Two guys showed up to insulate the downstairs garage and upstairs apartment. It's summer here, and while summers are normally mild, we are currently having the worst heatwave in recorded history. They went right to work. Wearing sweatshirts taped at the wrists, beanies, dust masks and goodness knows what else, they worked like madmen all day. They finished the whole thing in one day. Amazing.
Three hours later, a big crane truck arrived in the driveway with a load of sheetrock.
"Gosh," I thought to myself, "I hope they know there aren't any stairs to the upstairs part."
He scoops up a big stack of sheetrock and swings it over to the window opening and takes it right up to the very edge. Then the two guys inside start hauling the 12' long pieces of sheetrock inside and stack it up. Twenty minutes later, they were all done and gone.
Now it's hot...really hot..Monday hit 103 and muggy, and yesterday was 106, a record. Those two guys worked like demons the whole time.
But it's all done. The garage looks so good, even before it's taped, that it'll kill me to park the car in there.
The upstairs has been transformed. The sheetrock on the barrel ceiling makes the room. It didn't come out clearly in the picture, but when you stand at the entry door, there is a sweeping sense of openness and space..even waves, because the barrel sweeps from west to east.

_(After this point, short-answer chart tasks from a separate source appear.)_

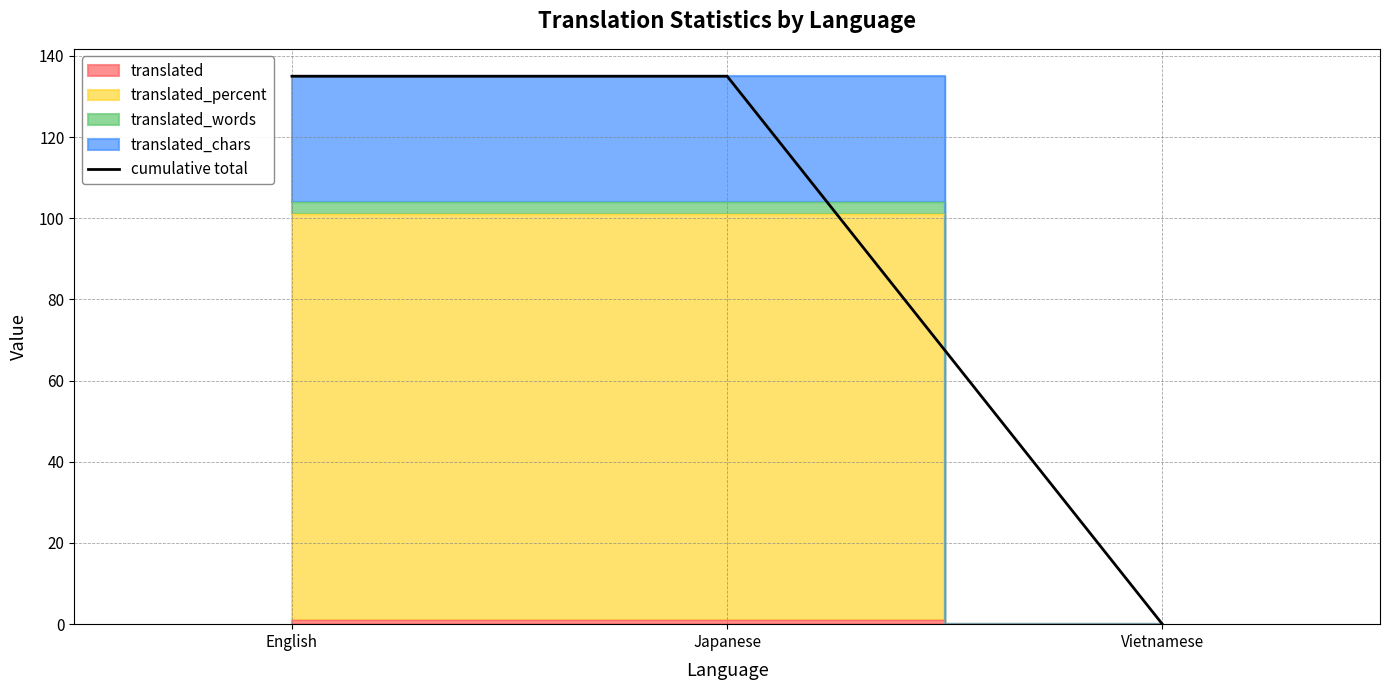

What is the value of the 1st point from the left?

135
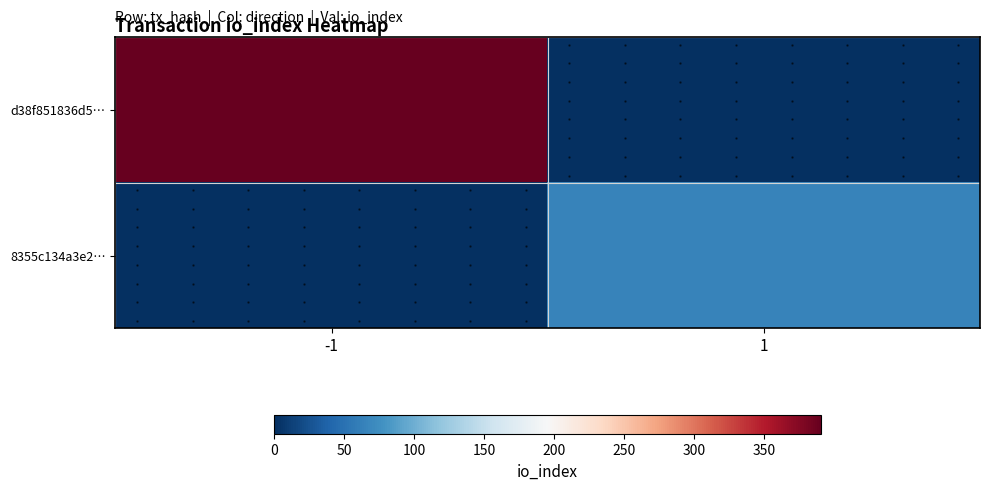

List the series in order of their overall mean, highest first.

d38f851836d5…, 8355c134a3e2…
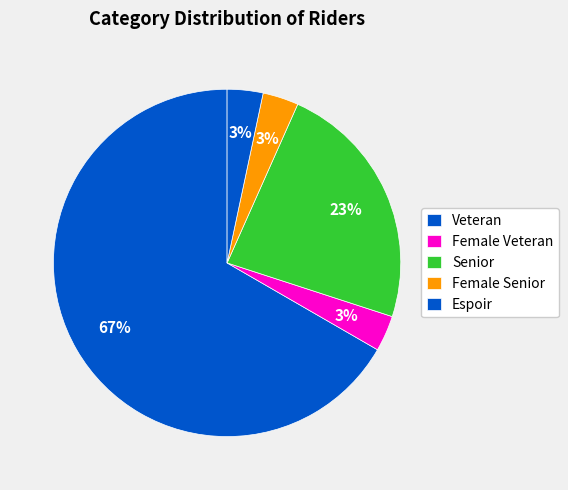

What is the smallest slice in the pie chart?

Espoir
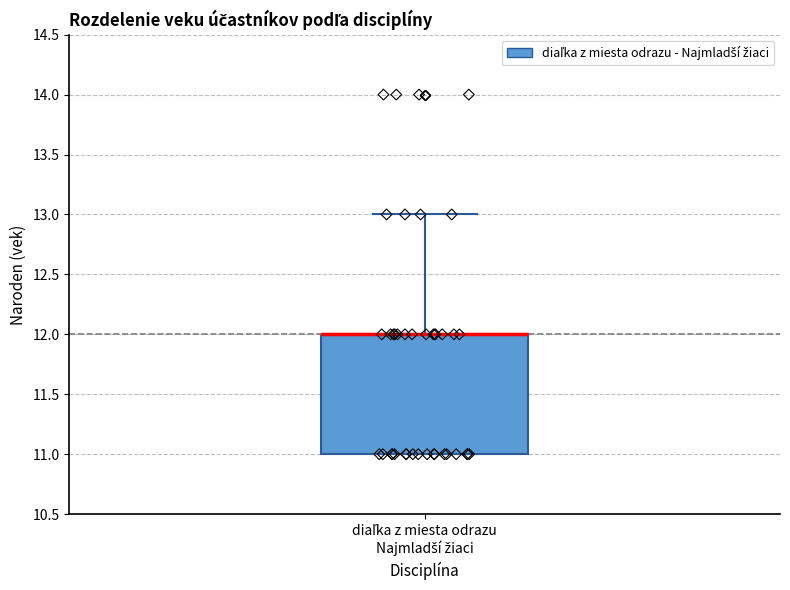

Transcribe this box plot: give where the median line is, the range the box spans, and where the two whiskers end, as read against the y-axis. The values are not printed on the chart, so give them approximately, as read against the axis.

median 12 (drawn on the box's upper edge), box 11 to 12, whiskers 11 to 13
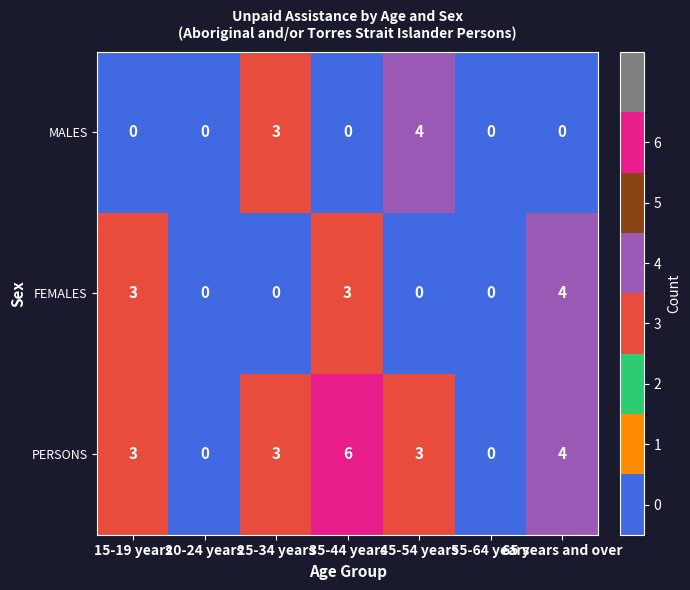

How many PERSONS values are between 0 and 4?

6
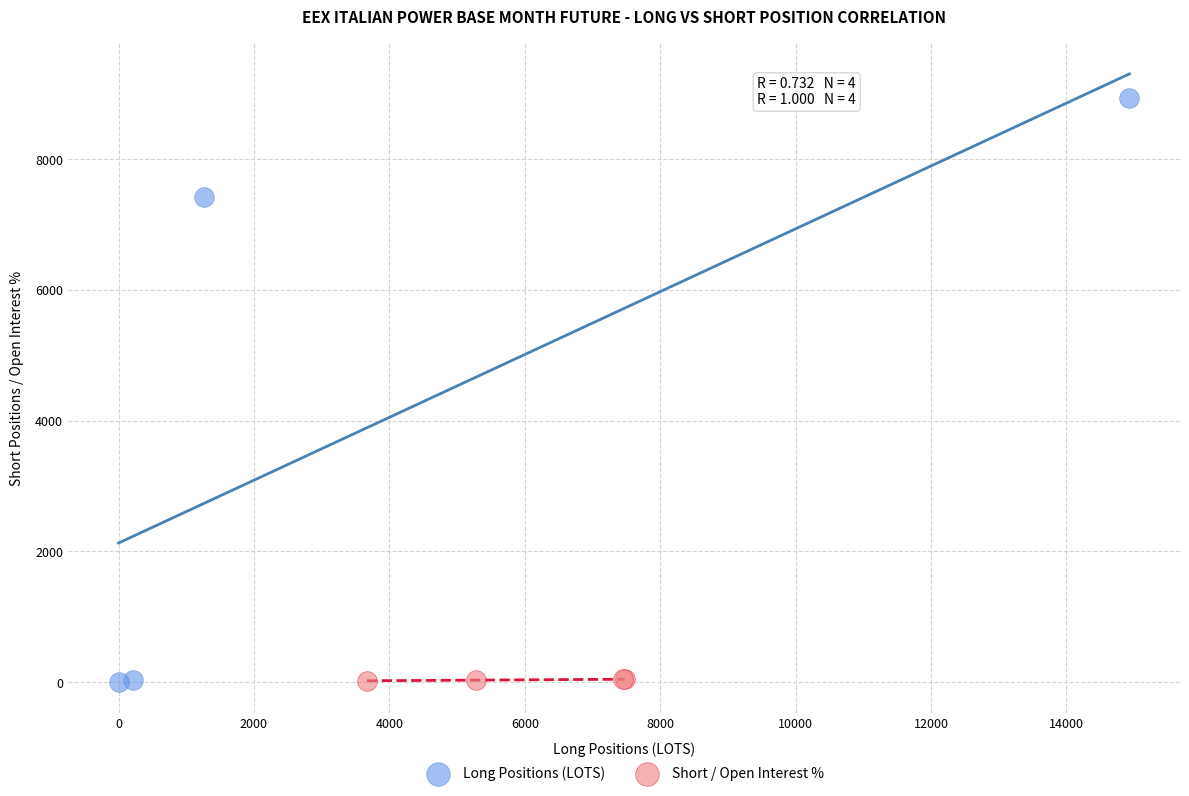

Which series has the largest Y range (max minus min)?

Long Positions (LOTS)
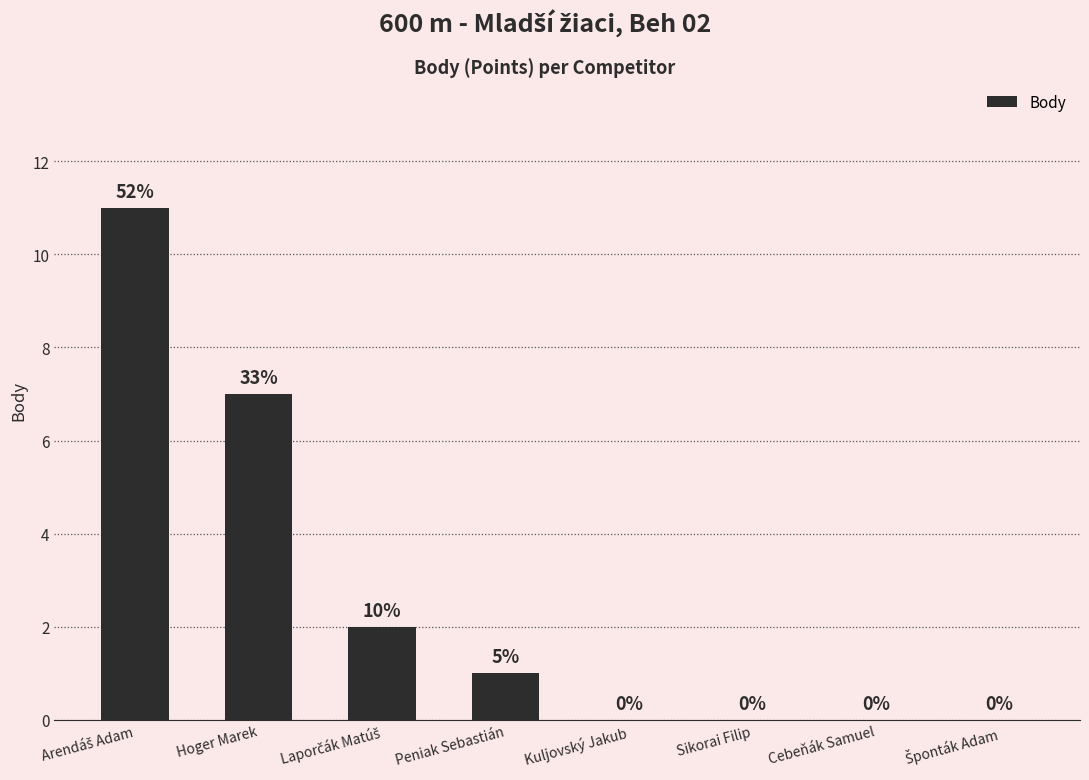

How many series are shown in this chart?

1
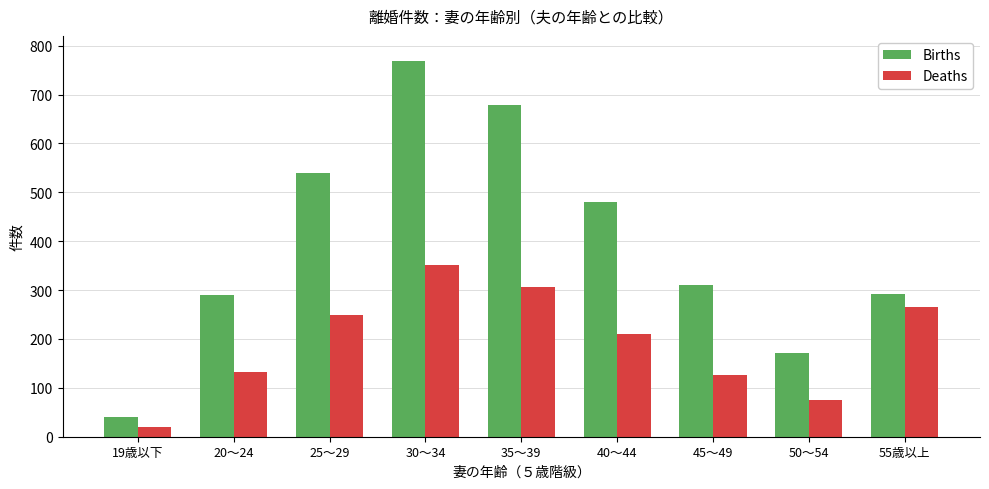

How many data points does each series have?

9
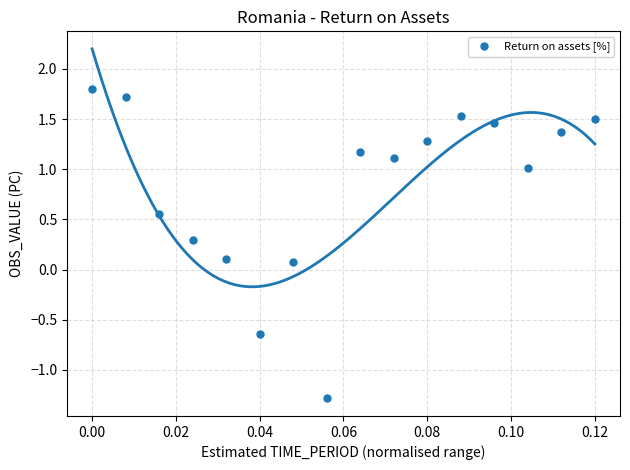

What is the range of Y values (max minus min)?

3.1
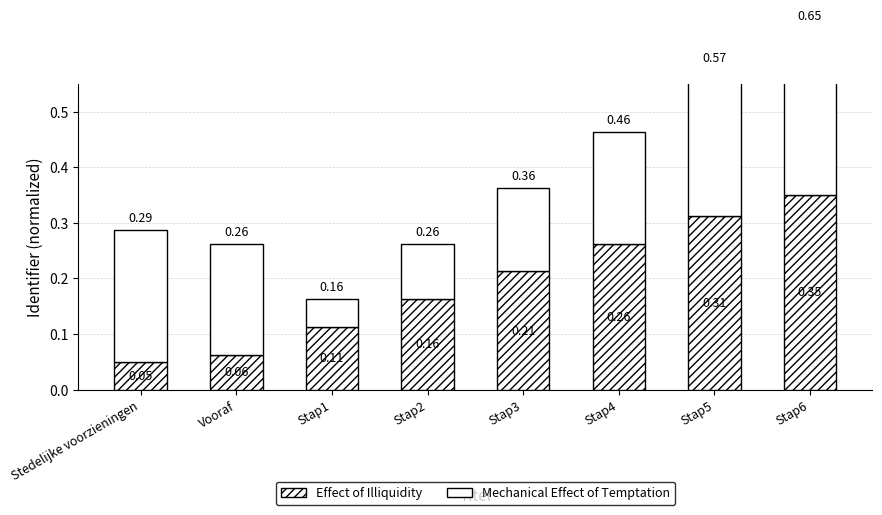

What value does the Mechanical Effect of Temptation series have at Stap4?

0.2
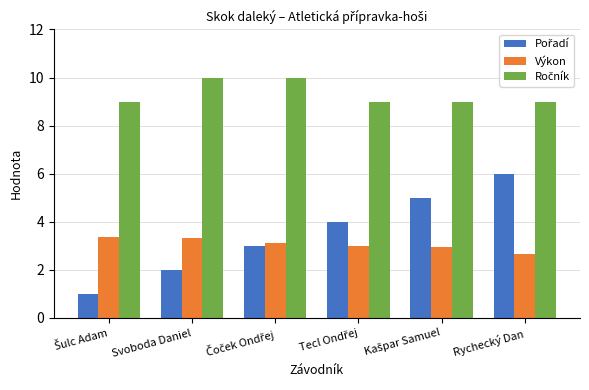

The Výkon series shows 4.8 at Svoboda Daniel. True or false?

False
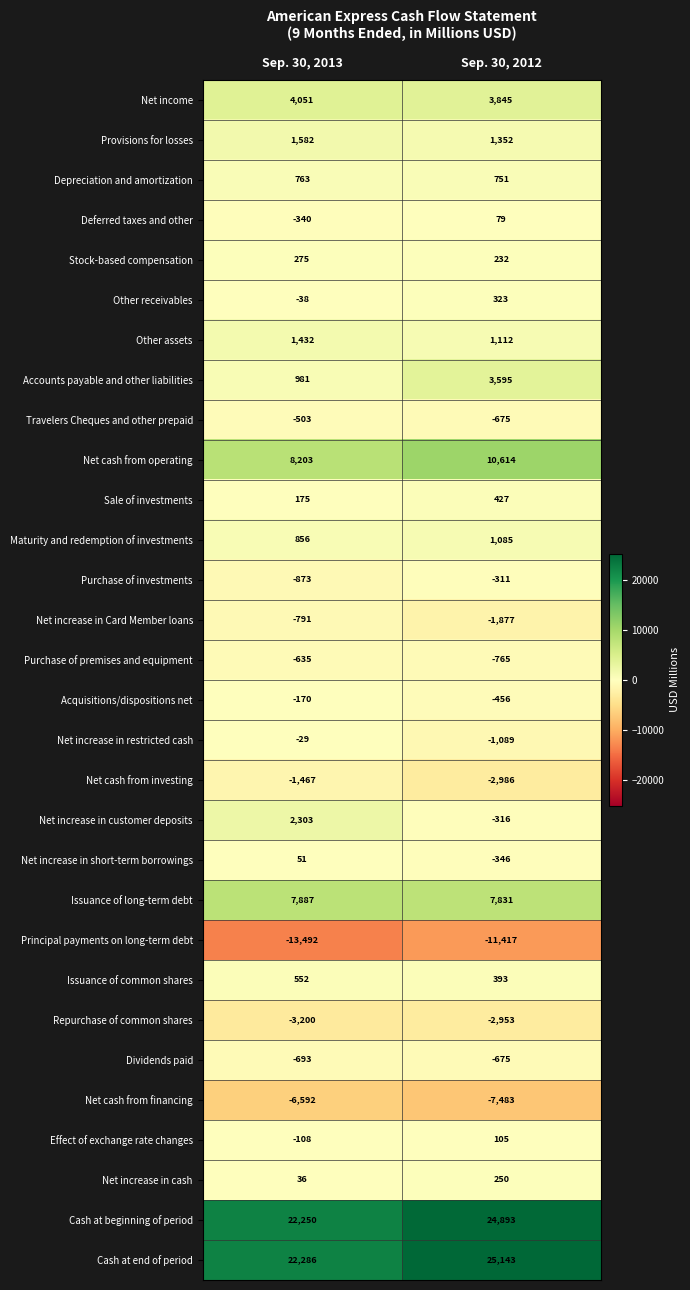

At which category is the sum across all series the highest?

Sep. 30, 2012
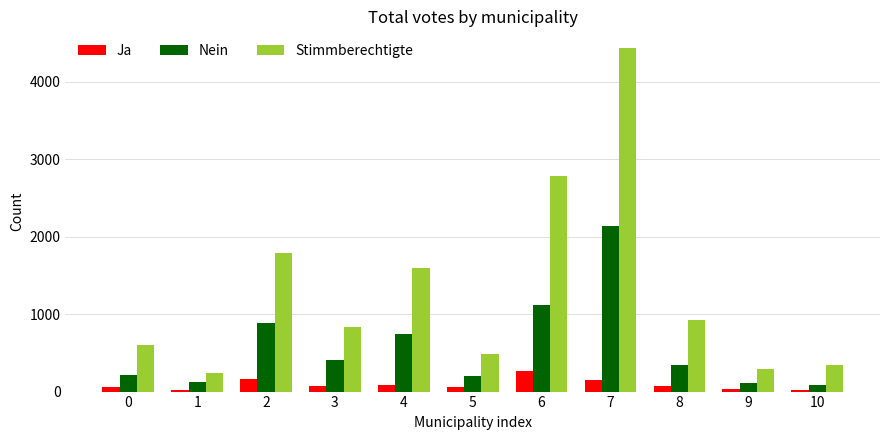

What are all the series names shown in the legend?

Ja, Nein, Stimmberechtigte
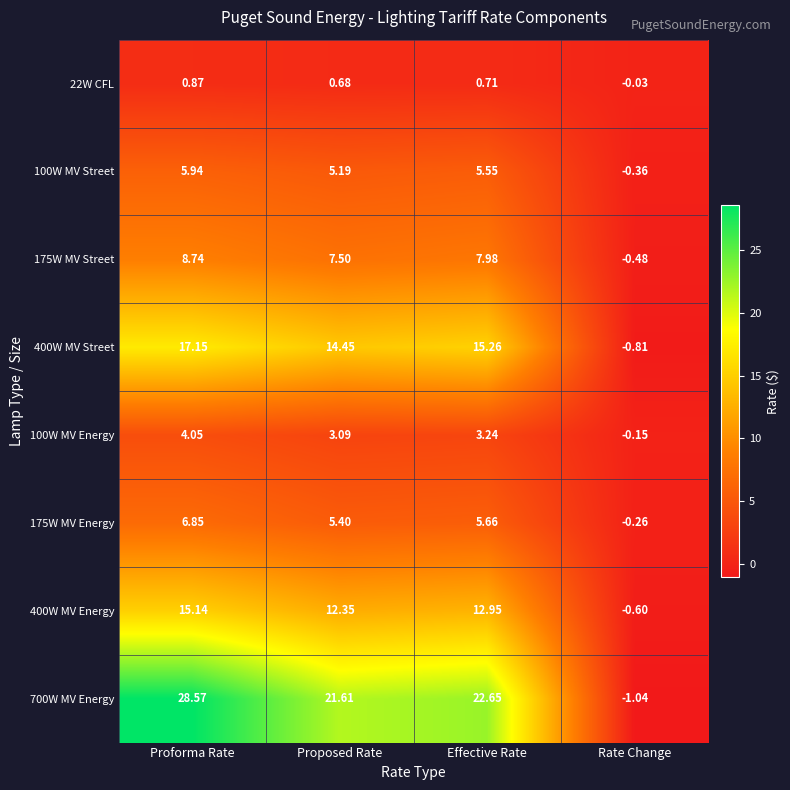

Which label corresponds to the largest value in the chart?

Proforma Rate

Now don't think Ed was sitting the shade sipping a cool beverage while this was going on. Oh no! That's my job! No, he was out on the roof, in the sun, which put the temperature where he was working at about.... oh,,, 110? getting shingles in those teeeeny corners. No big deal..it's a small space to get done, right? Guess again. There is nothing to stand on except searingly hot shingles that are melting. He's balancing at an angle on a steeply pitched roof. Each shingle has to be measured, cut, and nailed, all without dropping a tool, raising blisters on asphalt, or falling off the roof. By the second day he made a board to lay over the shingles for footing. The board was covered with heavy plastic liner fabric so it would reduce slipping. Did I mention heat stroke? It was a brutal day..actually three days. My guess is..he was ready to go back to his day job.